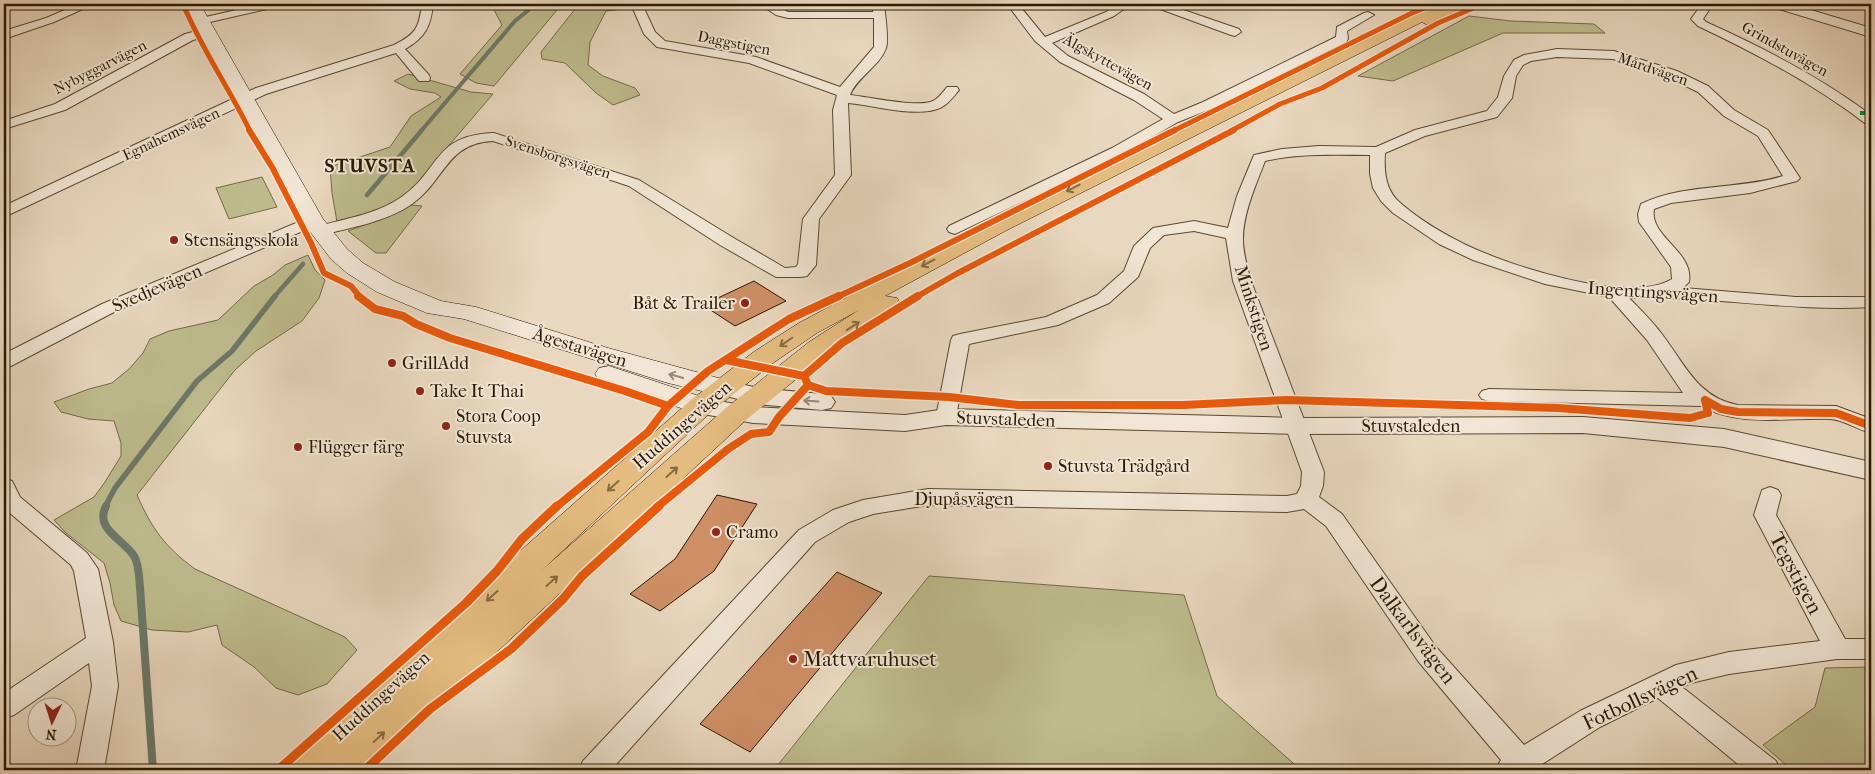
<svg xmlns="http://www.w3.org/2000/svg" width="1875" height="774" font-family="'IM FELL French Canon',serif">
	<rect width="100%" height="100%" fill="#e9d8bf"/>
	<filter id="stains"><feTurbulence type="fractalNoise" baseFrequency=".004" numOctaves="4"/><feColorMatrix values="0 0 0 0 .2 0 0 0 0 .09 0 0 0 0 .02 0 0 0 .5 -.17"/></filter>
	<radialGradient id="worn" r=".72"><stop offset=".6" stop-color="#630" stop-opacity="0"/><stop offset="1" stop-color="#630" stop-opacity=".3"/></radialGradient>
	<path fill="#bebc8d" stroke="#746a48" d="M491,4H562L494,86L476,83L460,74L502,25Z
		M579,4H629L631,8L606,11L590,42L588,65L603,76L635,88L640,95L613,105L596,93L565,63L542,59L541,52Z
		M646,4H728L719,9L647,8Z
		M1469,16L1511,21L1594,24L1605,33H1503L1393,81L1358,76Z
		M408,74L471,92L493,94L444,151L416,188L382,209L337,222L332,193L330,167L390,147L411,116L441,97L435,93L410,89L394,81Z
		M262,177L277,207L229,219L216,188Z
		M412,205L422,206L386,253H376L348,231L387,217Z
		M308,255L315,270L325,280L319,298L302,321L256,351L235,370L137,495C152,529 165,547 195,569L345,637L357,650L327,684L298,695L276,688L254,667L222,645L217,625L188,632L152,630L121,621L114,605L110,583L104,563L66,533L54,520L94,497L105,482L121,456V443L114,421L88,419L61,412L54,402L89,389L112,383L129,369L143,353L150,339L169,331L218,320L254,286L273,275L285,265Z
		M929,576L1184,595L1217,696L1301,770H774Z
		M1871,667V770H1792L1763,745L1815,707L1825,668Z"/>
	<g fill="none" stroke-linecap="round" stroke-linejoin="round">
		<path stroke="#6c796a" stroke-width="4" d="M421,131L515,21L536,4"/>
		<path stroke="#6c796a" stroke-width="4.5" d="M367,195L422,130
			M274,297L303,264"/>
		<path stroke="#6c796a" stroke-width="5.5" d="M105,507L115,488L197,381L232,351L275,296"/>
		<path stroke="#6c796a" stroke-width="8" d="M106,506C94,529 123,539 134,556C139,563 139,578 140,587L153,770"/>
	</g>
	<path fill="#ce8f66" stroke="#2b1802" d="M754,281L786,301L735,326L703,305Z
		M717,495L757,504L714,571L660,611L630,594L675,559Z
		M837,572L882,593L750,752L700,724Z"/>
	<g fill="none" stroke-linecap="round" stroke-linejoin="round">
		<defs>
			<path id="minor" d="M79,4H94L54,22L4,39V31L46,18Z
				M262,4H282L280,6L201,24L195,21L197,19Z
				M422,4H433C431,26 425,38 405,49L429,75L430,78L429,81H419L396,53L266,94L4,217V206L256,88L394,45C416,34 419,28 422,4Z
				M631,4H642L655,32L665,41L756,57L840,87L874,47V18H788L776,15L760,4H773L788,12H873L874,4H884C885,14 889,39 886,48C880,66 857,77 850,95C868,97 919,108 933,101C939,98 943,92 947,87H957L959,90C954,96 949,103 942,107C919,119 874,105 848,103L851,175L819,219L816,265L807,276L801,277H776L720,245L629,186L493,141C446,143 445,181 412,204C386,222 350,228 321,235L315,233L313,230L315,227C343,219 375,215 400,198C441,171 432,135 494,133L639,180L732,237L785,268L796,267L798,264L803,219L835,175L833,110L837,95L749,63L657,47L644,34Z
				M1007,4H1018L1045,37L1106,12L1119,4H1131L1114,16L1052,43L1068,56L1144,94L1174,114L1203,102L1336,37L1337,27L1364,13L1368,12L1374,15L1347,31L1348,39L1346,42L1213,108L1178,122L1122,154L955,234L949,232L947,229L949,226L1112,148L1163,119L1134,100L1060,62L1035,41Z
				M1150,4H1166L1239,29L1241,32L1235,36L1231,35L1152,6Z
				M1702,4H1713L1703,19L1706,22C1764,48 1820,77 1871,115V125L1866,124C1814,84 1757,54 1698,26L1691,19Z
				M208,28L212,29L214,32L212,35L193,40L65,110L4,129V121L55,104L185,34Z
				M1557,49L1614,51L1677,71L1708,86L1734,110L1768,130L1800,178L1797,181L1750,193L1671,203L1654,209C1649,237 1694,251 1689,282L1683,288L1796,297H1871V307C1790,312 1710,295 1629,298C1640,309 1651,320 1661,333C1684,362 1697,398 1738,405L1836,406L1871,419V433C1858,430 1844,420 1831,419C1791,417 1737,428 1702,406L1489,401L1482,399L1479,395L1482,391L1489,389L1683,393L1647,340L1609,297L1545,284L1473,260L1439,244L1393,213L1381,201L1373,188L1370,174V155C1335,155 1300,153 1265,161C1256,185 1243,213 1243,239C1243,253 1247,267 1251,281L1324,472L1323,486L1319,497L1342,514L1436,647L1524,745L1580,711L1676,665L1729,652L1820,641L1754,515L1762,490L1770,487L1778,490L1781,495L1776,515L1845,639H1871V659H1837L1729,674L1691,683L1682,687L1776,761L1780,770H1745L1658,698L1600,727L1533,770H1495L1501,760L1418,661L1326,526L1304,509L1287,512L928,505L873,514L849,522L815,542L611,770H579L583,761L799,530L833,510L863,500L928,489L1287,496L1297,494L1301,486L1302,472L1233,281L1226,238L1194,231L1164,235L1150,248L1138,277L1109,303L1058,325L969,344L956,417L953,422L946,424L939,422L936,417L951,340L953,336L960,334L1046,317L1097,295L1124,271L1134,246L1153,228L1194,221L1228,228L1237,196L1254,155L1282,149L1319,146L1376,147L1415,130L1487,111L1498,97L1504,76L1514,60L1524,55ZM1557,57L1613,59L1667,77L1698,92L1724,116L1758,136L1783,176C1738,190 1683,183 1641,204L1638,214L1639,222L1671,267L1672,279C1629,305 1510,266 1466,245C1442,233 1416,218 1396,199C1385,186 1384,170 1385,153L1425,136L1497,117L1512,98L1516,76L1523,65L1531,61Z
				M313,216L319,218L321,221L319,224L114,312L11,366L4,368V354L102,304Z
				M4,478L12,481L20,497L87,553L98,569L113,642L118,686L104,770H76L92,686L89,663L14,715L4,718V693L86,638L74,571L71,565L4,508Z"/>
			<path id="tertiary" d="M1770,4H1791L1871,28V37L1772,7Z
				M723,380L758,388L822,394L831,396L835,402L831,408L822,410L758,404L714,393L710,388L714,383Z
				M701,398L753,407L905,415L946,409L1297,418L1583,417L1724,429L1871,462V480L1724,447L1583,433L1297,434L946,425L905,431L753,423L692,412L688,406L692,400Z"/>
			<path id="secondary" d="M184,4H200L323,219L347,249L363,263L395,282L441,301L476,307L608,348L733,382L737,388L733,394L723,396L668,383L464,319L427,313L377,292L347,273L331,259L302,221Z
				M609,366L711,400L715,406L711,412L701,415L599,380L595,374L599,368Z"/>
			<path id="primary" d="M1434,4H1454L1453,6L1457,4H1478L1475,7L1435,24L1429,26L1422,22L1007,230L885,296L897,298L900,303L897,308L827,354L746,420L370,770H280L286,758L691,400L755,351L799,323L991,220ZM859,310L809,342L726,408L541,571L711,412L773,363L817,333Z"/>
		</defs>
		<use href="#minor" stroke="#5a4831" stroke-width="2"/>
		<use href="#tertiary" stroke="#5a4831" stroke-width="2"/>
		<use href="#secondary" stroke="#2b1802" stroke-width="1"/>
		<use href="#primary" stroke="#2b1802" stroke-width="1"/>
		<use href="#minor" fill="#f1e6d5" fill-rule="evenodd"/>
		<use href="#tertiary" fill="#f1e6d5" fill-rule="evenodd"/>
		<use href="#secondary" fill="#f1e6d5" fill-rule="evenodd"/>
		<use href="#primary" fill="#e4bc80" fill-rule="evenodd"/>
		<path stroke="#00873e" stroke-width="4" stroke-dasharray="8 4" stroke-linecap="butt" d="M1860,113H1871"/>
		<defs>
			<path id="cycleway-far3" d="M183,4C201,48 229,88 250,131
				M1173,131L1412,13L1435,4
				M1231,131L1280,104L1322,88L1438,23L1483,4"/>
			<path id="cycleway-far2" d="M249,130L272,167L311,243L324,273L351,286L360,297
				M837,297L910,263L1175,130
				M916,297L958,273L1234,130"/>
			<path id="cycleway-far1" d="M358,296L375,309L403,316L416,324L450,338L625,391L668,406
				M726,360L804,376
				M804,376L808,385L826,391L949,397L1018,405H1183L1286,400L1558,408L1690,418L1708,413L1705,400
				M804,376L842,343L918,296
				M1705,400L1721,409L1738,412L1836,413L1871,426
				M556,507L648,432L668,406L708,371L789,319L839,296
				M657,507L728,449L751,434L769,432L779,417L808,385"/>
			<path id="cycleway" d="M278,770L466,603L497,571L522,539L557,506
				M365,770L430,709L511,649L563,599L582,576L659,506"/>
		</defs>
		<use href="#cycleway-far3" stroke="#f1e6d5" stroke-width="7"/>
		<use href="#cycleway-far2" stroke="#f1e6d5" stroke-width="9"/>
		<use href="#cycleway-far1" stroke="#f1e6d5" stroke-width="11"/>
		<use href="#cycleway" stroke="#f1e6d5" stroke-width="12"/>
		<use href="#cycleway-far3" stroke="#e8590c" stroke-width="5"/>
		<use href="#cycleway-far2" stroke="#e8590c" stroke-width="6"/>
		<use href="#cycleway-far1" stroke="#e8590c" stroke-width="8"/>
		<use href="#cycleway" stroke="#e8590c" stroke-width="9"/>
	</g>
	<defs><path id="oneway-shaft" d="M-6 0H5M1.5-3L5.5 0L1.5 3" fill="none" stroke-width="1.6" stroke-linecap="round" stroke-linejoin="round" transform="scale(1.25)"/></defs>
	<g stroke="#886a41">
		<use href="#oneway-shaft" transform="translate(1073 188) rotate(153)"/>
		<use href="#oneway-shaft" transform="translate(928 263) rotate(152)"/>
		<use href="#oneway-shaft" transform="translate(853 326) rotate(-33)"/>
		<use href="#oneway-shaft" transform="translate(786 342) rotate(145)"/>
		<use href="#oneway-shaft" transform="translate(672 472) rotate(-42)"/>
		<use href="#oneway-shaft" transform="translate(613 486) rotate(138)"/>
		<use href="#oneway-shaft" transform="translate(552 581) rotate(-42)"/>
		<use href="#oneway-shaft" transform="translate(492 596) rotate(138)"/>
		<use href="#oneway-shaft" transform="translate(379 737) rotate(-43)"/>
	</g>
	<g stroke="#988976">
		<use href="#oneway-shaft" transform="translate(676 376) rotate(-164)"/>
		<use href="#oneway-shaft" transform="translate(811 401) rotate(-176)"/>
	</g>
	<g fill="#8f2418" stroke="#f1e6d5" stroke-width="2">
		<circle cx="174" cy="240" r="5"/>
		<circle cx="745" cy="303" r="5"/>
		<circle cx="392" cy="363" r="5"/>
		<circle cx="420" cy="391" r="5"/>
		<circle cx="446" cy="426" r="5"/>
		<circle cx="298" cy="447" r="5"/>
		<circle cx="1048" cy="466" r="5"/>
		<circle cx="716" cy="532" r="5"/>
		<circle cx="793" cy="659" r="5"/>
	</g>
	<g text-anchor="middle" stroke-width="4" stroke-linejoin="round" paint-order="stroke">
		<g font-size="15" fill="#2b1802" stroke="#f1e6d5">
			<text transform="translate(734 43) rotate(11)" y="5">Daggstigen</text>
			<text transform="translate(1785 49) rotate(29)" y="5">Grindstuvägen</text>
			<text transform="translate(1108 62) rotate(29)" y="5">Älgskyttevägen</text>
			<text transform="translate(100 67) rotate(-27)" y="5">Nybyggarvägen</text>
			<text transform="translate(1653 69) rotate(19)" y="5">Mårdvägen</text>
			<text transform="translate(171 134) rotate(-25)" y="5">Egnahemsvägen</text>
			<text transform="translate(558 157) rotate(18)" y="5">Svensborgsvägen</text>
		</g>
		<g font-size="18" fill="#2b1802" stroke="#f1e6d5" text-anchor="start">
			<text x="184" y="246">Stensängsskola</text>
			<text x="735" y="309" text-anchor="end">Båt &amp; Trailer</text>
			<text x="402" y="369">GrillAdd</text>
			<text x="430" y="397">Take It Thai</text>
			<text x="456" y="422">Stora Coop<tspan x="456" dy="21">Stuvsta</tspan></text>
			<text x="308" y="453">Flügger färg</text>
			<text x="1058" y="472">Stuvsta Trädgård</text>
			<text x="726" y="538">Cramo</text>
		</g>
		<g font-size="18" fill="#2b1802" stroke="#f1e6d5">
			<text transform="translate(157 288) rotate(-23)" y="6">Svedjevägen</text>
			<text transform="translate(1653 292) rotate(4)" y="6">Ingentingsvägen</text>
			<text transform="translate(1254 308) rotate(72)" y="6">Minkstigen</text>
			<text transform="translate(580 347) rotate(17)" y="6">Ågestavägen</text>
			<text transform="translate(1006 419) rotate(2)" y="6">Stuvstaleden</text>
			<text transform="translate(682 425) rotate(-41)" y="6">Huddingevägen</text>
			<text x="1411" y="432">Stuvstaleden</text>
			<text x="964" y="505">Djupåsvägen</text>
			<text transform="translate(381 696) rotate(-42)" y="6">Huddingevägen</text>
		</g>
		<g font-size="19" font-weight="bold" letter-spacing="1" fill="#2b1802" stroke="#f1e6d5">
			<text x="370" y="172">STUVSTA</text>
		</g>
		<g font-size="21" fill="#2b1802" stroke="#f1e6d5">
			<text transform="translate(1796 573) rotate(62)" y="7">Tegstigen</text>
			<text transform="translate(1413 630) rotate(53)" y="7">Dalkarlsvägen</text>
			<text transform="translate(1640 698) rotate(-25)" y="7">Fotbollsvägen</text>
		</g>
		<g font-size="21" fill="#2b1802" stroke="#f1e6d5" text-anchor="start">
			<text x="803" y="666">Mattvaruhuset</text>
		</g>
	</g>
	<rect width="1875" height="774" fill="none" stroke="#e9d8bf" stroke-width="20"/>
	<rect x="5" y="5" width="1865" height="764" fill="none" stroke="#2b1802" stroke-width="2.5"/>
	<rect x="10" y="10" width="1855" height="754" fill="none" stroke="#2b1802"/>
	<g transform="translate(52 722) rotate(184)"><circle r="24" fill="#f1e6d5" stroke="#a29481"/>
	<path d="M0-4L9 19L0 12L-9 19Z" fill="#8f2418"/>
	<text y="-8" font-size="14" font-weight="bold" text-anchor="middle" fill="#2b1802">N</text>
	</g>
	<rect width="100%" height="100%" filter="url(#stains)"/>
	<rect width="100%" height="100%" fill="url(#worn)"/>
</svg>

> Work item: For every line above that holds the word "middle", report the whole line.

> Task output:
	<g text-anchor="middle" stroke-width="4" stroke-linejoin="round" paint-order="stroke">
	<text y="-8" font-size="14" font-weight="bold" text-anchor="middle" fill="#2b1802">N</text>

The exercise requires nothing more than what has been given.